In the same interview, Pruitt called the Paris Agreement a bad deal. All 174 countries and the European Union that are part of the agreement are required to adhere to a framework to reduce greenhouse emissions by 2020, and limit global warming below 2 degree Celsius and as close to 1.5 degree Celsius as possible. After China, the U.S. is the top emitter of greenhouse gases.

Pruitt’s words certainly don’t match up with the EPA’s official stance. The agency’s website provides an evidence-based overview that more than suggests the earth’s temperature is rising and wreaking havoc on the entire ecosystem and causing damage to human health. The EPA’s website says “Carbon dioxide is the primary greenhouse gas that is contributing to recent climate change.”

The EPA website cites an exhaustive report published a year ago by the Intergovernmental Panel on Climate Change, an international body for assessing the science related to global warming. The panel was established in 1988 by the World Meteorological Association and the United Nations. They’re tasked with conducting scientific research and analysis that helps world leaders draw up policies for environmental protection. The government panel has declared that “scientific evidence for warming of the climate system is unequivocal.”

CO2 is part of the natural carbon cycle and is emitted through plants and animals.
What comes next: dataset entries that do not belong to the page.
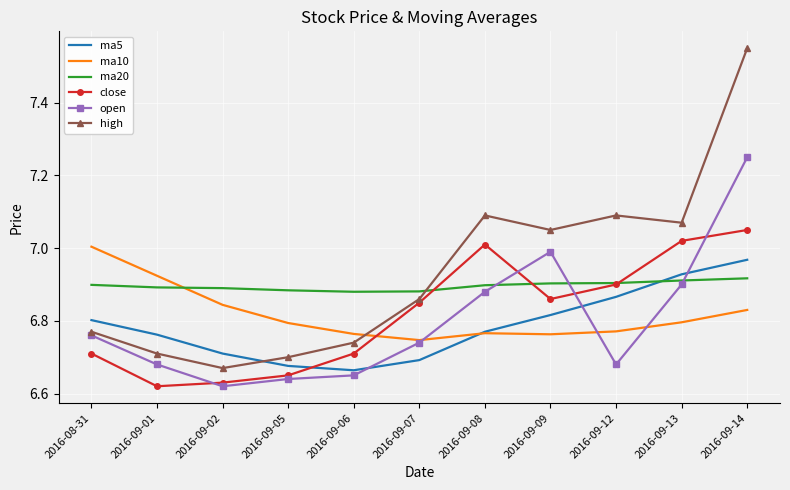

What is the sum of the ma10 values at 2016-09-09 and 2016-09-14?

13.6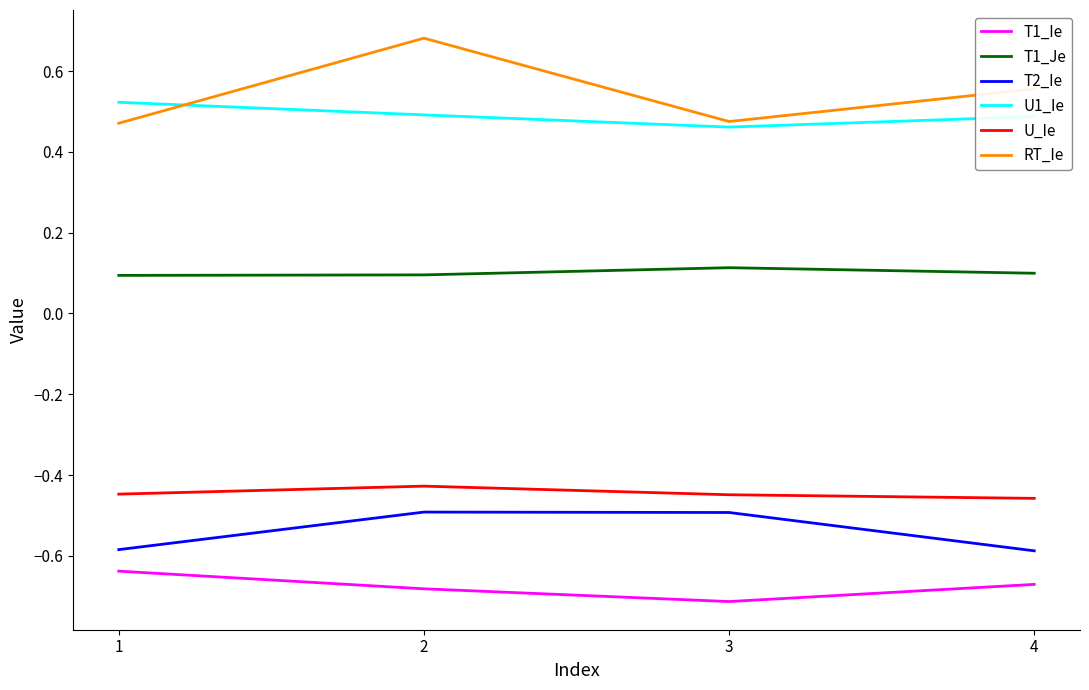

Which label corresponds to the smallest value in the chart?

3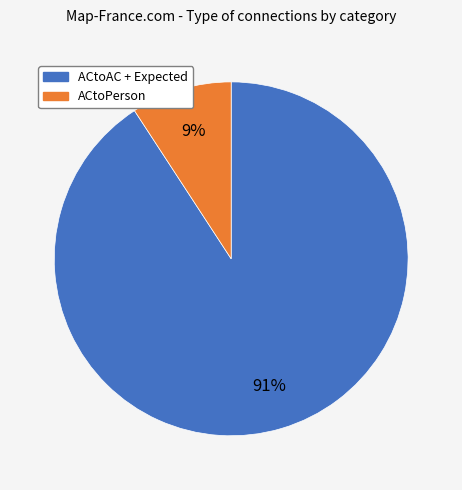

Do ACtoAC + Expected and ACtoPerson together represent more than half of the pie?

Yes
It’s released through other processes such as volcanic eruption and gas exchanged between the ocean and atmosphere.  However, scientists say the primary cause of excess greenhouse gasses is human activity, specifically the burning of fossil fuels.
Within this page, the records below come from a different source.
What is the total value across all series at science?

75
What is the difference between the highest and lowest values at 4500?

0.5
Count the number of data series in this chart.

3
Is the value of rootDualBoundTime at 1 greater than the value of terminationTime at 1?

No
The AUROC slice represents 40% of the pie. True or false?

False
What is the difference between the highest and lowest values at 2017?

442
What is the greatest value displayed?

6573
Researchers have pieced together records on climate for the last thousand to millions of years. Data on everything from tree rings and glacier lengths to pollen counts and the volume of sediment on the ocean floor, have been studied and restudied  before arriving at the conclusion that humans are causing irreparable damage to the planet we inhabit.

Scientists say the climate change that occurred before the Industrial Revolution is a result of natural phenomena, such as the volcanic eruptions and solar energy. However, the climate change we’ve seen in recent decades can’t be explained by this alone.
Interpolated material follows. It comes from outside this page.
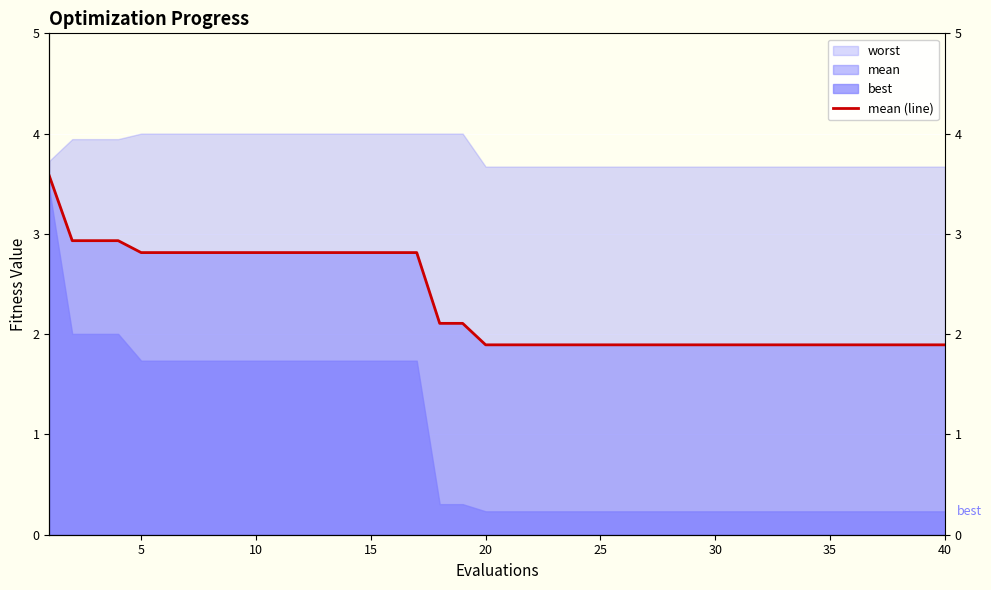

What is the average value?

2.3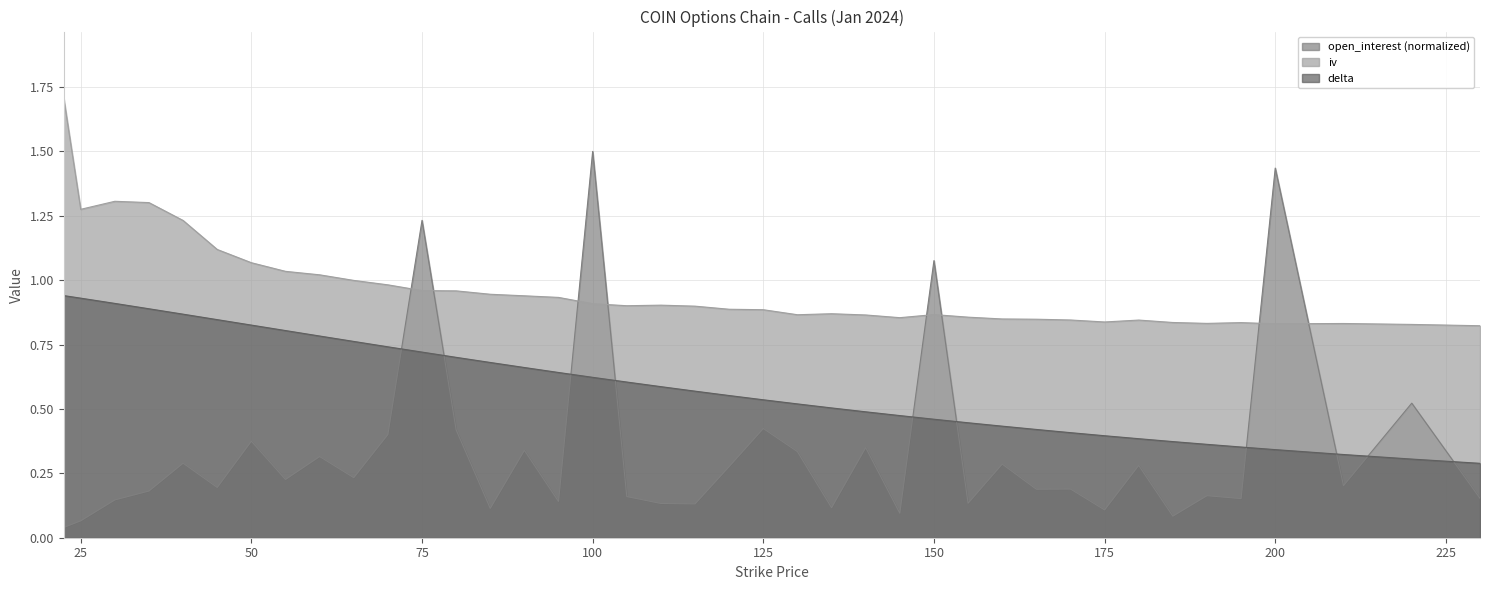

Where is iv nearest to the value 1?

65.0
According to NASA, the earth is getting hotter. The warmest years on record have been in the last 35 years with 15 of 16 hottest since 2001. NASA reports that 2015 was the first year the global average temperature was 1 degree Celsius higher than the average between 1880 and 1899. At the same time, we’re seeing more weather extremes. In the U.S., the number of record high temperature events have been increasing since 1950 while the record low temperatures are decreasing.

The oceans are also getting significantly warmer, and these waters are where as much as 90 percent of global warming goes, scientists say. The problem with warmer water is it contains less oxygen. Plants, fish and other organisms need oxygen to survive. Should warming continue, it will cause an increasing number of “oxygen minimum zones,” where any living organism will struggle to survive. Research also finds the global sea level has risen nearly 7 inches in the last century. However, the rate of this increase is nearly double in the last decade.

All of this evidence is just the tip of the melting iceberg. And it didn’t take long for others to respond with outrage to Pruitt’s comments. In a statement Gina McCarthy, the EPA’s most recent administrator said that science should always be about empirical evidence, not beliefs. “When it comes to climate change, the evidence is robust and overwhelmingly clear that the cost of inaction is unacceptably high. Preventing the greatest consequences of climate change is imperative to the health and well-being of all of us who call Earth home.”

While attorney general of Oklahoma, Pruitt questioned human involvement in climate change. Pruitt, who was sworn in as head of the EPA two weeks ago, shares many of the beliefs of President Trump. During his meeting with reporters from the New York Times in November, Trump called climate change “a very complex subject.” He said he has “an open mind” when it comes to environmental issues. However, like Pruitt he’s not completely sure how much humans are to blame for the warming of the earth.